Gwan, zijn zus Giem en ik, Leeuwarden 1962
In 1961 verhuisde Gwan naar Leeuwarden, waar ik begin jaren zestig vaak bij hem kwam logeren. We speelden voetbal op de zolderverdieping van Apotheek Tromp Visser aan de Voorstreek. Daar hadden we een doel gemaakt met oude matrassen op de vloer. In dit huis – zo las ik later – heeft in het begin van de vorige eeuw ook de jonge Slauerhoff gespeeld. Hij was als schooljongen bevriend met Pilo, de zoon van Tromp Visser. Gwan en ik zagen in die tijd erbarmelijk slechte cowboy-films in de Cinema Palace aan de Wirdumerdijk. Gwan hield van jazz. Ik niet. Maar beiden hielden we van voetbal. Samen gingen we naar heel wat wedstrijden van Ajax in de Europacup, waarvoor ik dan de kaartjes moest zien te regelen. Er is iets tussen ons dat spoort. Noem het intuïtie. Gwan is Chinees. Ik Europeaan. Misschien delen we iets wat beiden in zich hebben: The best of both worlds.
In de zomer van 1966 zijn Gwan en ik samen van Amsterdam naar Leeuwarden gelift. Onderweg viel de tas van Gwan, waar een elpee in zat van John Coltrane: A Love Supreme. Daar maakten we nog grapjes over. Aangekomen in Leeuwarden waren we nog net op tijd om de WK-finale op tv te zien tussen Duitsland en Engeland op Wembley. Dat was in de voorkamer van het huis met uitzicht op de Voorstreek. ‘Jongens waren we, maar aardige jongens’. Gwan ging psychologie studeren, maakte carrière als psychotherapeut, en is nog altijd niet van plan daarmee te stoppen. Still going strong. Voor onze generatie lijkt er soms geen sluitingstijd te bestaan.

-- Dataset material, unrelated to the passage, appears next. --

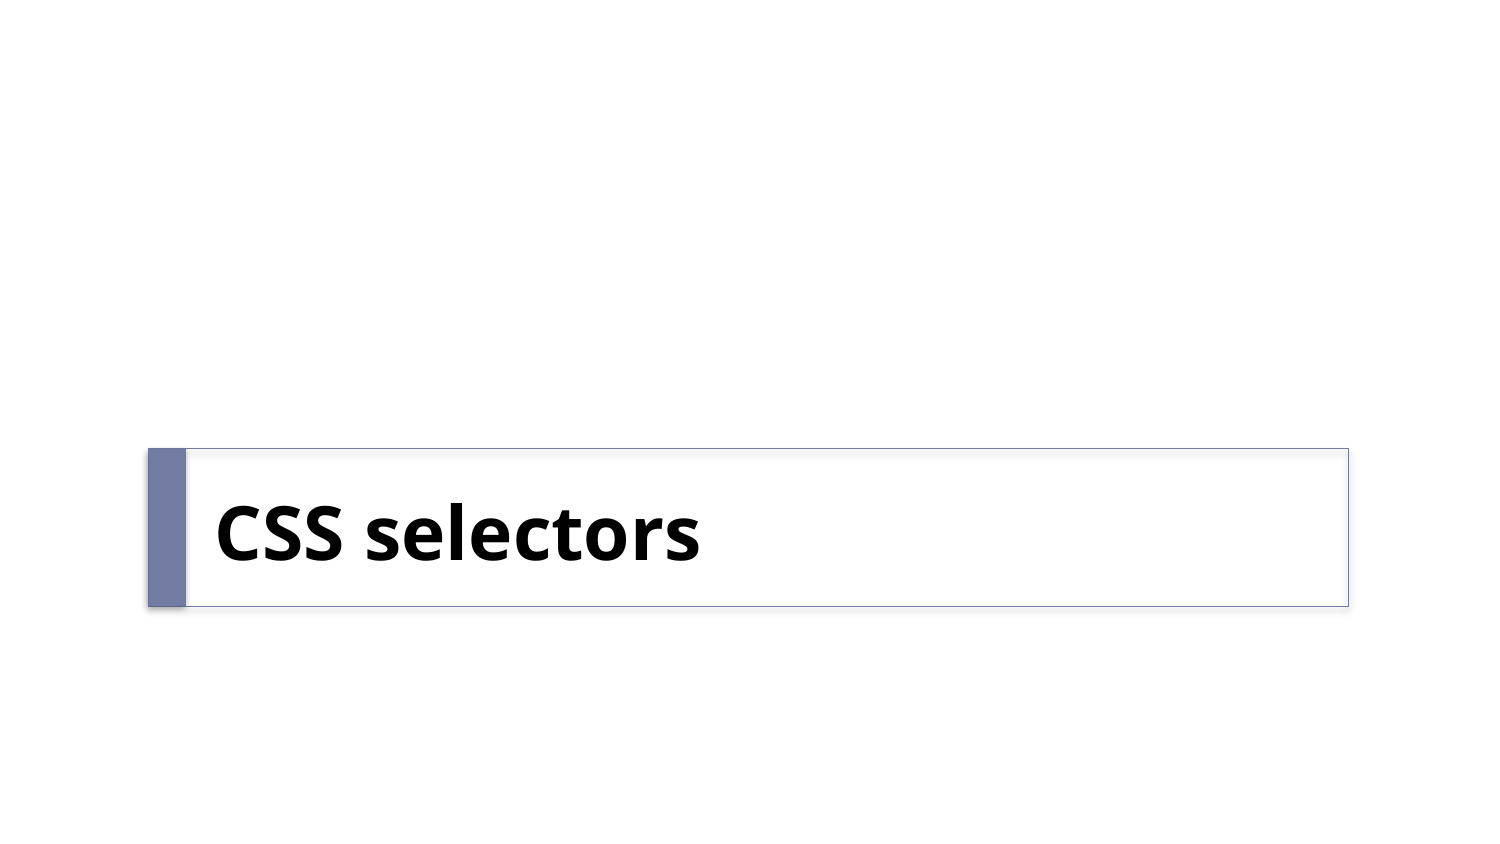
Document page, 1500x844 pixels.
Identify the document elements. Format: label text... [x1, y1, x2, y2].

title CSS selectors [200, 478, 1325, 600]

In de jaren zestig heb ik nooit gedacht dat ik na mijn studiejaren in Amsterdam ooit nog in Friesland terecht zou komen Toen ik hier eenmaal was beland, wilde ik ook wel weer op mijn knieën terug. Maar er was geen weg meer terug. Je probeert van alles om je met je lot verzoenen, al is de gedachtegang die je daartoe moet volgen nog zo grillig en krom. Alles heeft zijn redenen in het leven, al zijn Gods wegen soms duister en ondoorgrondelijk. Mijn noodlot werd mijn bestemming. Maar ik heb nergens spijt van. Integendeel. Na al die jaren voel ik mij juist hier in Friesland soms weer helemaal terug in die eindeloze tijd in Amsterdam. Ik vraag me af of ik dat – als ik daar gebleven was – nog ooit zo had kunnen ervaren. Ik zie de dingen van twee kanten nu. Wat je zegt: The best of both worlds.